WORK REQUIRED> Each line of the data below that carries the word "Nous" needs to be copied.

[Saved data entries]
▶
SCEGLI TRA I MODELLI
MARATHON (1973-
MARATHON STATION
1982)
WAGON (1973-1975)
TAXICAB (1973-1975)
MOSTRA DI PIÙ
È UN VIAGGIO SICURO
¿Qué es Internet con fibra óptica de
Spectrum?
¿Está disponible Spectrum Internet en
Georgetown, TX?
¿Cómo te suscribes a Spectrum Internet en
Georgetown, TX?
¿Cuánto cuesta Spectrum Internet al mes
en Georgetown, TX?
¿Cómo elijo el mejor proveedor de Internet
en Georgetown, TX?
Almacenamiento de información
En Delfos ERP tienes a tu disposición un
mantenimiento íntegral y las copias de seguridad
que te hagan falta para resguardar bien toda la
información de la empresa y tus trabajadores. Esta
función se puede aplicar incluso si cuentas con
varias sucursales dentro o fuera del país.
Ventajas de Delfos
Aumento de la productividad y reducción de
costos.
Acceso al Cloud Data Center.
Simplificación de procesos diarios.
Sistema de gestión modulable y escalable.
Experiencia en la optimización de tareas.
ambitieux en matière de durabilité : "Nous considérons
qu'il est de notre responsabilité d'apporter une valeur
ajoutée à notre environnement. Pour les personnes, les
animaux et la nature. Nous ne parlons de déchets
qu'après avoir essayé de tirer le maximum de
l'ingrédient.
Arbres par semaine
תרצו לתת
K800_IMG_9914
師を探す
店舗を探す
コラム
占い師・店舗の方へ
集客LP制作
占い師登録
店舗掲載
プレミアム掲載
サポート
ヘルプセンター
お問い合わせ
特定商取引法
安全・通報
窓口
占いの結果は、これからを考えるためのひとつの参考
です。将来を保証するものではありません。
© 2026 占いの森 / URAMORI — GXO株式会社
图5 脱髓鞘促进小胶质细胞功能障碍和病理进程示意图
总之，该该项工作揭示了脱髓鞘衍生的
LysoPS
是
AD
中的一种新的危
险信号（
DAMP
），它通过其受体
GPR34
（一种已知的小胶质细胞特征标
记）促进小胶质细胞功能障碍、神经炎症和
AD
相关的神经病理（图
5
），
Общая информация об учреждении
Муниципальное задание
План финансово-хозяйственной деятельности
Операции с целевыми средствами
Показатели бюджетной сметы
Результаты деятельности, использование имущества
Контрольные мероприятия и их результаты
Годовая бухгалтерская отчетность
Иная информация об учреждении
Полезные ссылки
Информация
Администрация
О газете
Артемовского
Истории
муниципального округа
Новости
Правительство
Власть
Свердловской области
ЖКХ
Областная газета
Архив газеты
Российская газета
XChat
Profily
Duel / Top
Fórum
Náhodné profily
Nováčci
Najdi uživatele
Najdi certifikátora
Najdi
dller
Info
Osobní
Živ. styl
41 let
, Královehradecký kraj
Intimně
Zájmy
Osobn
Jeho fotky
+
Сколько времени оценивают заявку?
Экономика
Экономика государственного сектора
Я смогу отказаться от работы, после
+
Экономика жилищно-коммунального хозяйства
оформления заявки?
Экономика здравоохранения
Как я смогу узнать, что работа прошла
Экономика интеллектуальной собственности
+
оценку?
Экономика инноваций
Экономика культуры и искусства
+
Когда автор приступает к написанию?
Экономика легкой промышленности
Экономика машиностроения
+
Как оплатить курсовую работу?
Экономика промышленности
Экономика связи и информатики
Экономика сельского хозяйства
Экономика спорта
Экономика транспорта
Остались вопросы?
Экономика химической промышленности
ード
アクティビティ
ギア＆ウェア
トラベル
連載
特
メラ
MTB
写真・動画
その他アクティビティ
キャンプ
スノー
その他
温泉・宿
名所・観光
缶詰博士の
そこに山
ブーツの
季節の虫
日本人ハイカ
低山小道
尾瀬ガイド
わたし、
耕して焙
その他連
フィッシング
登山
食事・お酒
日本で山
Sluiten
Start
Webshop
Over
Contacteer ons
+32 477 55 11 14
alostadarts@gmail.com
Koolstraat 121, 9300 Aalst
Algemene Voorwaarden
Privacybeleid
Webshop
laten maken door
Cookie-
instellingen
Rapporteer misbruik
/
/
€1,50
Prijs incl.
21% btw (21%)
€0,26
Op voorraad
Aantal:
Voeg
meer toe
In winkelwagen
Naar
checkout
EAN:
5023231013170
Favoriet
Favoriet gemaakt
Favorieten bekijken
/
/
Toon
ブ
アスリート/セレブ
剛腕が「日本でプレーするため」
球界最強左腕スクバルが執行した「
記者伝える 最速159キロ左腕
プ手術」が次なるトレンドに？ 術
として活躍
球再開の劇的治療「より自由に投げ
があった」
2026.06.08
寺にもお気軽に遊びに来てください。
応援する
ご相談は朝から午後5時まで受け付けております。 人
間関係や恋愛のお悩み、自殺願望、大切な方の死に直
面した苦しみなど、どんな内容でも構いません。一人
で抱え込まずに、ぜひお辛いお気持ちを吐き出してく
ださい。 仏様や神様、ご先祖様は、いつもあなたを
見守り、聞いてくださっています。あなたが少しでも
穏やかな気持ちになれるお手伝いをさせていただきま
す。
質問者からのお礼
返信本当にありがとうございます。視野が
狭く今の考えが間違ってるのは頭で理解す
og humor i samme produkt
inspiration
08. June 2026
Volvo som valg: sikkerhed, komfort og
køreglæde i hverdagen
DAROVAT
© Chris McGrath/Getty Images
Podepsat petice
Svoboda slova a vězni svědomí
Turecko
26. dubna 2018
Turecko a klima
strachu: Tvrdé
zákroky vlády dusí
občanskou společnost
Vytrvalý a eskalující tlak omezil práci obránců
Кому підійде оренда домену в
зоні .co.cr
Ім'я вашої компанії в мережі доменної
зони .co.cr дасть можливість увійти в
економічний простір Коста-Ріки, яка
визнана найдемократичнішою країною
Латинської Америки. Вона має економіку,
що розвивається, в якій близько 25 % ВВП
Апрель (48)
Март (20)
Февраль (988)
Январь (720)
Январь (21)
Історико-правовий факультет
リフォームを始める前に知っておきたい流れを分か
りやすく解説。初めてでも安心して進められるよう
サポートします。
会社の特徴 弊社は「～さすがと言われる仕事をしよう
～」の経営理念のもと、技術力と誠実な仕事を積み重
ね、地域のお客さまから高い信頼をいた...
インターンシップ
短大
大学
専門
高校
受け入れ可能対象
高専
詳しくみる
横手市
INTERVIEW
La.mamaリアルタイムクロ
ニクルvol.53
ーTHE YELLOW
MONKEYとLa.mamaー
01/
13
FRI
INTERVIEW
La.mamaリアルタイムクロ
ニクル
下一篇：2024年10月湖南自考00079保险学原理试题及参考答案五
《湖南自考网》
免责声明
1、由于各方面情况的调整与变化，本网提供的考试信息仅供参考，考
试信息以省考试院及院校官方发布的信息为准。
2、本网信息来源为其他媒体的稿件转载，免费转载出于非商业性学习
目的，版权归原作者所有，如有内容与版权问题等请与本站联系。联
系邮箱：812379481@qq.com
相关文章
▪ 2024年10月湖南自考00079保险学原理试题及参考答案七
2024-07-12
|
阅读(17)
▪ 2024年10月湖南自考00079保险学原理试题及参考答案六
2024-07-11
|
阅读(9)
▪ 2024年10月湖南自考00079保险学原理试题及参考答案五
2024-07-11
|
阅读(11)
◀
FINISHED TASK>
ambitieux en matière de durabilité : "Nous considérons
animaux et la nature. Nous ne parlons de déchets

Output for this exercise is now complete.